=== PROBLEM ===
Using the records underneath, tally the lines where the word "none" appears and please give only the count.
____
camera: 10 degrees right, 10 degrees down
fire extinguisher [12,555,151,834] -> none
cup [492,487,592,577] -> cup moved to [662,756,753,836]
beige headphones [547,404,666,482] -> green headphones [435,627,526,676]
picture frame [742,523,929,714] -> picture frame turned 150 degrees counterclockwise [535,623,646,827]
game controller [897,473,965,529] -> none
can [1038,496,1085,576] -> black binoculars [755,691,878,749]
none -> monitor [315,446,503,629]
____
=== RESPONSE ===
3